Not is it certainly NTFS, the boot partition has been changed to FAT12!

Certain file recovery programmes and partition repair programs identify it as NTFS even though the lead sector is described as MSDOS 5.0 with FAT12 as a file system.

The drive is slaved onto the meachine I am using now, Disk management shows it as FAT, Online, Healthy but explorer will open 'folders' which are all designated with the windings style font 'you know what I mean'.

Thanks for the replies though, my search goes on.
 
slimeruk,
What make and model is your PC? Has it ever had a drive overlay on it? Some systems have a hidden FAT12 partition on them which is used as a hibernation partition.

 
I have now backed up all the files I wanted to keep so am about to do a format and start again......

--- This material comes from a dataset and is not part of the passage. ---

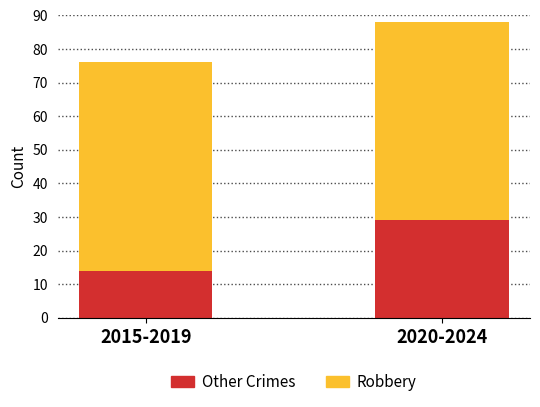

Read the Other Crimes value at 2020-2024, to the nearest 10.

30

Just to answer the two replies above, Caffeinated, I tried what you said it asked for a a forced dismaout then sadly told me there was inconsistancies with the drive and to run chkdsk (which won't work on that drive anyhow)

mainegeek, thanks for your reply too, the system is my own creation, it has only ever been NTFS, but what may have done the damage to the backup may have been 'ramdisk' style disks that I use 'multi-boot, dos repair type files' As they make a virtual drive they may be doing it with the floppy format (FAT12)

Recovering all the files I found 10 extra tiny partitions with the bootdisk files inside, these were never visible through windows.

Thanks for the help again, but problem will be gone mostly in around an hour. Shame there wasn't a quick fix for this.